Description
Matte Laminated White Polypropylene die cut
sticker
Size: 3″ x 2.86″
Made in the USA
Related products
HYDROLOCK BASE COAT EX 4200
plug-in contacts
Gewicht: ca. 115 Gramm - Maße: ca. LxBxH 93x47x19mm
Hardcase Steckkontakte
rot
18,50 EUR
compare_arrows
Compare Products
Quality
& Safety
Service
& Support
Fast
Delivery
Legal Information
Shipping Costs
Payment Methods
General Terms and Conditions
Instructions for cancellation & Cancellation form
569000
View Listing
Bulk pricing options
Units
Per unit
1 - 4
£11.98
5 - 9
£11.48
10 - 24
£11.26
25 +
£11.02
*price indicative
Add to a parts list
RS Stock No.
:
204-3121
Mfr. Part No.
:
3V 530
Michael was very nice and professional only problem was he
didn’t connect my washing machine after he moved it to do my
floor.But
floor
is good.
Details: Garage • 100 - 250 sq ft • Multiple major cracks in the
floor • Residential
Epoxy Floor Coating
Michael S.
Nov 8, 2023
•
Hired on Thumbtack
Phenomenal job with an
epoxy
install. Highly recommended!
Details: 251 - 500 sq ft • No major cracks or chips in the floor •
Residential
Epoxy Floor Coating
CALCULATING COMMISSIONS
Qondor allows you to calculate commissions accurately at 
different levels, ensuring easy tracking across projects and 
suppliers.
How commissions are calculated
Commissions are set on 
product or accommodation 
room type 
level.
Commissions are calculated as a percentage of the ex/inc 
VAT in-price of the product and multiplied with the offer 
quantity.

---

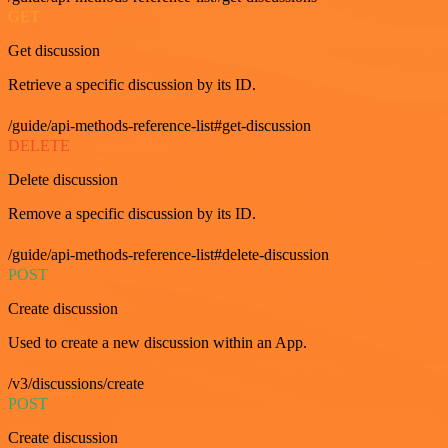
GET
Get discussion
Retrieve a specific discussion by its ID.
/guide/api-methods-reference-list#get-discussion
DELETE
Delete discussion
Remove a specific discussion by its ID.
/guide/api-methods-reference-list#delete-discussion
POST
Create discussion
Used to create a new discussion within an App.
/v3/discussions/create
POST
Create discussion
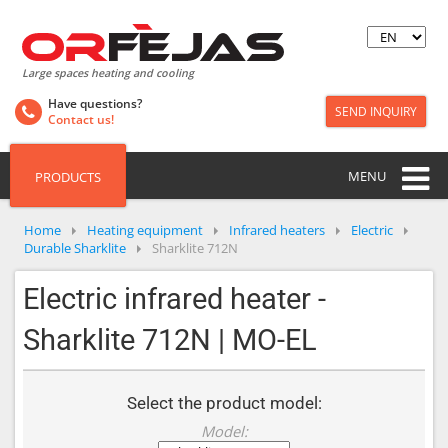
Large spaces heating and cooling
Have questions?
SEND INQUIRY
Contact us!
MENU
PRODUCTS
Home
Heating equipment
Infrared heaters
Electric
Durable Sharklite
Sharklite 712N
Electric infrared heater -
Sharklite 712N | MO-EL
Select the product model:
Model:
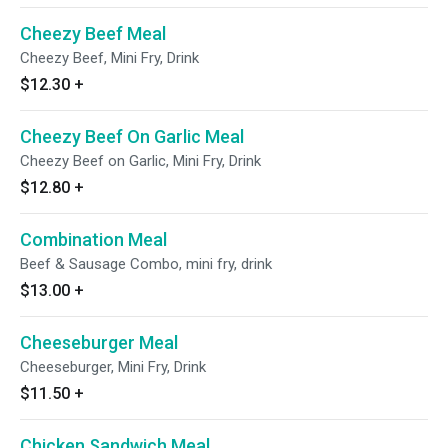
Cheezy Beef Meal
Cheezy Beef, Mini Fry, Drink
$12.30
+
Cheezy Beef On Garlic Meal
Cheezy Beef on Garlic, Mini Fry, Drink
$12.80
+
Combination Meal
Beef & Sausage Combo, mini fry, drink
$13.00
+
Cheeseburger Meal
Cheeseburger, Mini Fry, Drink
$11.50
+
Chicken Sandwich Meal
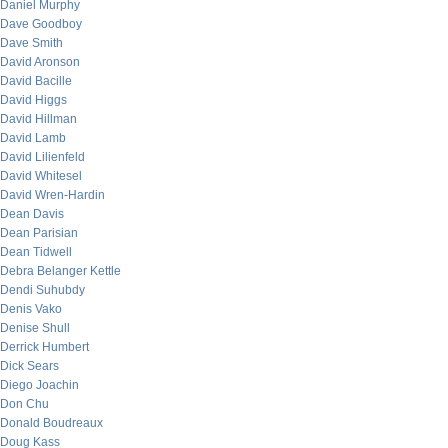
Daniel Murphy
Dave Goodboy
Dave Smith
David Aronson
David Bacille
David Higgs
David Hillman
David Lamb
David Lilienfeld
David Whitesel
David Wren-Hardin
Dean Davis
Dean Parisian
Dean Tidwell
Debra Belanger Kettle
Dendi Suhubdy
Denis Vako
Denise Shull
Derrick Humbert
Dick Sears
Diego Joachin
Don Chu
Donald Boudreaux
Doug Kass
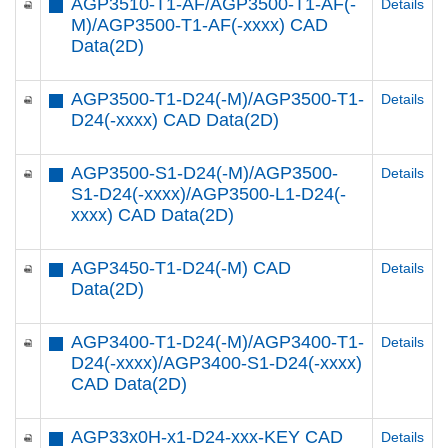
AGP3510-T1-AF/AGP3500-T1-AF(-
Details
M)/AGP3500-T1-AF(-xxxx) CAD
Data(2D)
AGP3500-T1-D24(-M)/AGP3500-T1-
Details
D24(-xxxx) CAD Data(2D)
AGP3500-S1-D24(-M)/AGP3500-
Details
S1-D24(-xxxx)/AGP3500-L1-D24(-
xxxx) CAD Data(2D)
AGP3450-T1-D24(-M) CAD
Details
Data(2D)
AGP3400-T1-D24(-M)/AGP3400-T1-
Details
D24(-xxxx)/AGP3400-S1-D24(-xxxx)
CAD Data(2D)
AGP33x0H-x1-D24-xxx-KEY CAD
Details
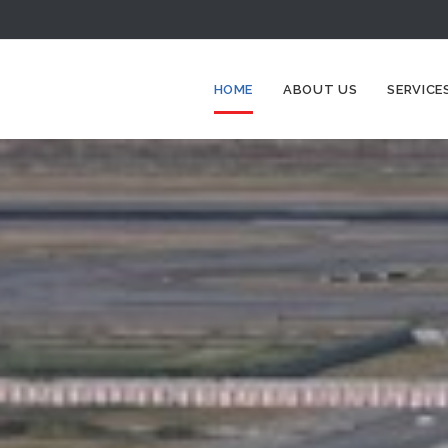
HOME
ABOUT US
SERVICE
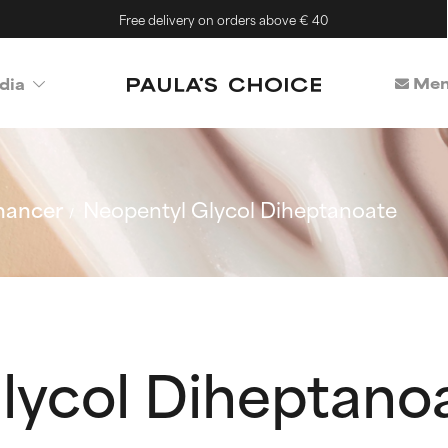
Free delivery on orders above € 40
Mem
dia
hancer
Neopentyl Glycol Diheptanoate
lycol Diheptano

TASK TO COMPLETE —
Tally the lines above that contain the string "Electric", with uppercase and lowercase letters treated as distinct. Reply with the number only.

WRITTEN SOLUTION —
2